Aún no hay comunicación oficial, pero está bajo análisis un nuevo endurecimiento del control de fronteras a los países donde circulan las variantes de mutaciones más peligrosas de coronavirus. El Ministerio de Salud, a cargo de Carla Vizzotti, compartió esa preocupación junto a sus pares provinciales para adoptar nuevas medidas de control de fronteras, ante el riesgo de una segunda ola de COVID-19 en el país. Fue en el Consejo Federal de Salud (Cofesa), a través de una videoconferencia, donde se coincidió en la necesidad de reforzar las restricciones y el cumplimiento del aislamiento de los viajeros.
La novedad salió a la luz en boca del ministro de Salud bonaerense, Daniel Gollán. Si bien no es su jurisdicción, el funcionario de Axel Kicillof sorprendió ayer al informar que, en cuanto se venza el viernes 12 de marzo el DNU de prorroga del Distanciamiento Social, Preventivo y Obligatorio (Dispo), se tomará “la decisión de restringir fuertemente la salida de nuevos turistas hacia las zonas de circulación del virus”. Y adelantó que “quienes regresen, tendrán un sistema de cuarentena”, entre los que se habrá que cumplir “diez días de aislamiento y tengan un alta con PCR o 14 días de cuarentena para evitar que se dispersen las mutaciones del virus en el país”.
Las autoridades sanitarias están en alerta por las tres mutaciones de la COVID-19 que empezaron a circular en el mundo. Entre ellas la sudafricana, que todavía no se transmite en la región, la inglesa -sobre la que hubo cinco detecciones en el país-, y la de Manaos, Brasil, que se extiende progresivamente hacia los países vecinos del Cono Sur. “Hasta el momento no hay circulación comunitaria de ninguna de esas variantes en Argentina, pero hay preocupación porque en Chile, Paraguay y Uruguay los casos están aumentando”, expuso Gollán en conferencia de prensa.
Por lo pronto, según Gollán, unos 7000 argentinos que están en el exterior, si desean volver al país, tendrán que hacer cuarentena a partir del 12 de marzo.
Con la frontera con Brasil, sobre todo, hay mucha preocupación. En pleno deshielo de las relaciones con el presidente Jair Bolsonaro, Argentina se verá obligada a tomar una determinación ante el polo de contagios de la variante P-1 de coronavirus, que no bajó de 1300 muertos diarios en las últimas semanas y se extiende a los estados del sur, lindantes y limítrofes con la República Argentina. Brasil batió ayer nuevamente un récord de muertes, con 1.972 víctimas fatales, en una situación de riesgo ya que las unidades de cuidados intensivos (UCI) de 25 de las 27 capitales regionales están al borde del colapso o desbordadas.
El foco de Manaos se convirtió en la transmisión predominante de las mutaciones del virus de Brasil, igual que en muchos otros países de Latinoamérica. El virus es un linaje similar al que presenta la variante sudafricana y comparte algunas de las mutaciones en la proteína de pico. En este tipo de mutaciones, no se descarta que pueda afectar a la inmunidad lograda, después de la infección por otras variantes. El cierre de fronteras es una posibilidad.

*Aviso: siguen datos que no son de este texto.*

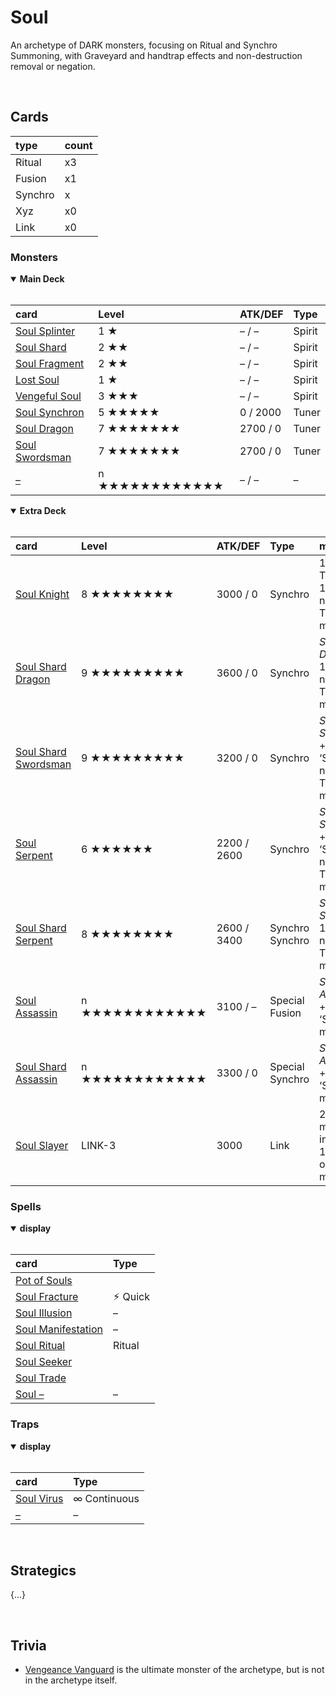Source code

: # Soul

An archetype of DARK monsters, focusing on Ritual and Synchro Summoning, with Graveyard and handtrap effects and non-destruction removal or negation.


<br>


## Cards

| type | count |
| :--- | :---- |
| Ritual   | x3 |
| Fusion   | x1 |
| Synchro  | x |
| Xyz      | x0 |
| Link     | x0 |

### Monsters

<details open>
  <summary> <b> Main Deck </b> </summary> <br>

| card | Level | ATK/DEF | Type |
| :--- | :---- | :------ | :--- |
| [Soul Splinter](../cards/monsters/standard/Soul%20Splinter.md) | 1 ★ | – / – | Spirit |
| [Soul Shard](../cards/monsters/standard/Soul%20Shard.md) | 2 ★★ | – / – | Spirit |
| [Soul Fragment](../cards/monsters/standard/Soul%20Fragment.md) | 2 ★★ | – / – | Spirit |
| [Lost Soul](../cards/monsters/standard/Lost%20Soul.md) | 1 ★ | – / – | Spirit |
| [Vengeful Soul](../cards/monsters/standard/Vengeful%20Soul.md) | 3 ★★★ | – / – | Spirit |
| [Soul Synchron](../cards/monsters/standard/Soul%20Synchron.md) | 5 ★★★★★ | 0 / 2000 | Tuner |
| [Soul Dragon](../cards/monsters/standard/Soul%20Dragon.md) | 7 ★★★★★★★ | 2700 / 0 | Tuner |
| [Soul Swordsman](../cards/monsters/standard/Soul%20Swordsman.md) | 7 ★★★★★★★ | 2700 / 0 | Tuner |
| [–](../cards/monsters/standard/–.md) | n ★★★★★★★★★★★★ | – / – | – |

</details>

<details open>
  <summary> <b> Extra Deck </b> </summary> <br>

| card | Level | ATK/DEF | Type | material |
| :--- | :---- | :------ | :--- | :------- |
| [Soul Knight](../cards/monsters/synchro/Soul%20Knight.md) | 8 ★★★★★★★★ | 3000 / 0 | Synchro | 1 ‘Soul’ Tuner + 1+ ‘Soul’ non-Tuner monsters |
| [Soul Shard Dragon](../cards/monsters/synchro/Soul%20Shard%20Dragon.md) | 9 ★★★★★★★★★ | 3600 / 0 | Synchro | *Soul Dragon* + 1+ ‘Soul’ non-Tuner monsters |
| [Soul Shard Swordsman](../cards/monsters/synchro/Soul%20Shard%20Swordsman.md) | 9 ★★★★★★★★★ | 3200 / 0 | Synchro | *Soul Sworsman* + 1+ ‘Soul’ non-Tuner monsters |
| [Soul Serpent](../cards/monsters/synchro/Soul%20Serpent.md) | 6 ★★★★★★ | 2200 / 2600 | Synchro | *Soul Synchron* + 1+ ‘Soul’ non-Tuner monsters |
| [Soul Shard Serpent](../cards/monsters/synchro/Soul%20Shard%20Serpent.md) | 8 ★★★★★★★★ | 2600 / 3400 | Synchro Synchro | *Soul Serpent* + 1+ ‘Soul’ non-Tuner monsters |
| [Soul Assassin](../cards/monsters/fusion/Soul%20Assassin.md) | n ★★★★★★★★★★★★ | 3100 / – | Special Fusion | *Shadow Assassin* + 1+ 1+ ‘Soul’ monsters |
| [Soul Shard Assassin](../cards/monsters/synchro/Soul%20Shard%20Assassin.md) | n ★★★★★★★★★★★★ | 3300 / 0 | Special Synchro | *Soul Assassin* + 1+ ‘Soul’ monsters |
| [Soul Slayer](../cards/monsters/synchro/Soul%20Slayer.md) | LINK-3 | 3000 | Link | 2+ ‘Soul’ monsters, including 1 Level 8 or higher monster |

</details>

### Spells

<details open>
  <summary> <b> display </b> </summary> <br>

| card | Type |
| :--- | :--- |
| [Pot of Souls](../cards/spells/–/–.md) | |
| [Soul Fracture](../cards/spells/–/–.md) | ⚡︎ Quick |
| [Soul Illusion](../cards/spells/–/–.md) | – |
| [Soul Manifestation](../cards/spells/–/–.md) | – |
| [Soul Ritual](../cards/spells/–/–.md) | Ritual |
| [Soul Seeker](../cards/spells/–/–.md) | |
| [Soul Trade](../cards/spells/–/–.md) | |
| [Soul –](../cards/spells/–/–.md) | – |

</details>

### Traps

<details open>
  <summary> <b> display </b> </summary> <br>

| card | Type |
| :--- | :--- |
| [Soul Virus](../cards/traps/–/Soul%20Virus.md) | ∞ Continuous |
| [–](../cards/traps/–/–.md) | – |

</details>


<br>


## Strategics

{...}


<br>


## Trivia

- [Vengeance Vanguard](../cards/fusion/Vengeance%20Vanguard.md) is the ultimate monster of the archetype, but is not in the archetype itself.

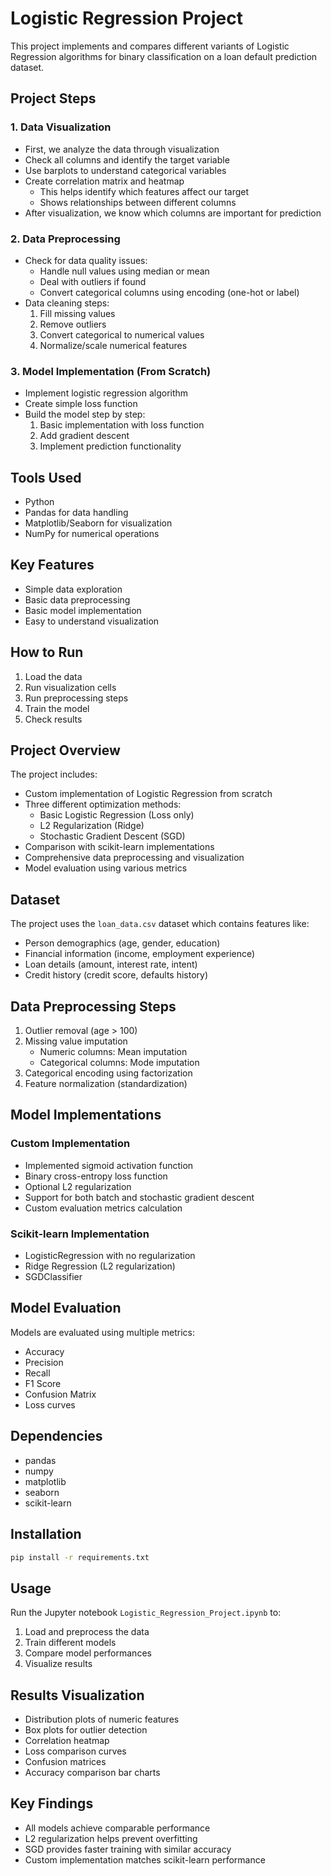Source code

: # Logistic Regression Project

This project implements and compares different variants of Logistic Regression algorithms for binary classification on a loan default prediction dataset.

## Project Steps

### 1. Data Visualization
- First, we analyze the data through visualization
- Check all columns and identify the target variable
- Use barplots to understand categorical variables
- Create correlation matrix and heatmap
  - This helps identify which features affect our target
  - Shows relationships between different columns
- After visualization, we know which columns are important for prediction

### 2. Data Preprocessing
- Check for data quality issues:
  - Handle null values using median or mean
  - Deal with outliers if found
  - Convert categorical columns using encoding (one-hot or label)
- Data cleaning steps:
  1. Fill missing values
  2. Remove outliers
  3. Convert categorical to numerical values
  4. Normalize/scale numerical features

### 3. Model Implementation (From Scratch)
- Implement logistic regression algorithm
- Create simple loss function
- Build the model step by step:
  1. Basic implementation with loss function
  2. Add gradient descent
  3. Implement prediction functionality

## Tools Used
- Python
- Pandas for data handling
- Matplotlib/Seaborn for visualization
- NumPy for numerical operations

## Key Features
- Simple data exploration
- Basic data preprocessing
- Basic model implementation
- Easy to understand visualization

## How to Run
1. Load the data
2. Run visualization cells
3. Run preprocessing steps
4. Train the model
5. Check results

## Project Overview

The project includes:
- Custom implementation of Logistic Regression from scratch
- Three different optimization methods:
  - Basic Logistic Regression (Loss only)
  - L2 Regularization (Ridge)
  - Stochastic Gradient Descent (SGD)
- Comparison with scikit-learn implementations
- Comprehensive data preprocessing and visualization
- Model evaluation using various metrics

## Dataset

The project uses the `loan_data.csv` dataset which contains features like:
- Person demographics (age, gender, education)
- Financial information (income, employment experience)
- Loan details (amount, interest rate, intent)
- Credit history (credit score, defaults history)

## Data Preprocessing Steps

1. Outlier removal (age > 100)
2. Missing value imputation
   - Numeric columns: Mean imputation
   - Categorical columns: Mode imputation
3. Categorical encoding using factorization
4. Feature normalization (standardization)

## Model Implementations

### Custom Implementation
- Implemented sigmoid activation function
- Binary cross-entropy loss function
- Optional L2 regularization
- Support for both batch and stochastic gradient descent
- Custom evaluation metrics calculation

### Scikit-learn Implementation
- LogisticRegression with no regularization
- Ridge Regression (L2 regularization)
- SGDClassifier

## Model Evaluation

Models are evaluated using multiple metrics:
- Accuracy
- Precision
- Recall
- F1 Score
- Confusion Matrix
- Loss curves

## Dependencies

- pandas
- numpy
- matplotlib
- seaborn
- scikit-learn

## Installation

```bash
pip install -r requirements.txt
```

## Usage

Run the Jupyter notebook `Logistic_Regression_Project.ipynb` to:
1. Load and preprocess the data
2. Train different models
3. Compare model performances
4. Visualize results

## Results Visualization

- Distribution plots of numeric features
- Box plots for outlier detection
- Correlation heatmap
- Loss comparison curves
- Confusion matrices
- Accuracy comparison bar charts

## Key Findings

- All models achieve comparable performance
- L2 regularization helps prevent overfitting
- SGD provides faster training with similar accuracy
- Custom implementation matches scikit-learn performance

En el Consejo Federal de Salud, los distintos ministros plantearon que la prioridad es mantener los casos estabilizados, dado que todas las provincias se encuentran abocadas a escalar la vacunación contra el coronavirus en los grupos priorizados. La reunión estuvo encabezada por la jefa de Gabinete de Salud, Sonia Tarragona, y contó con la presencia de la secretaria de Acceso a la Salud, Sandra Tirado; el secretario de Calidad en Salud, Arnaldo Medina; la directora nacional de Epidemiología y Análisis de la Situación de Salud, Analía Rearte, y Claudia Madies, directora nacional de Habilitación, Fiscalización y Sanidad de Fronteras.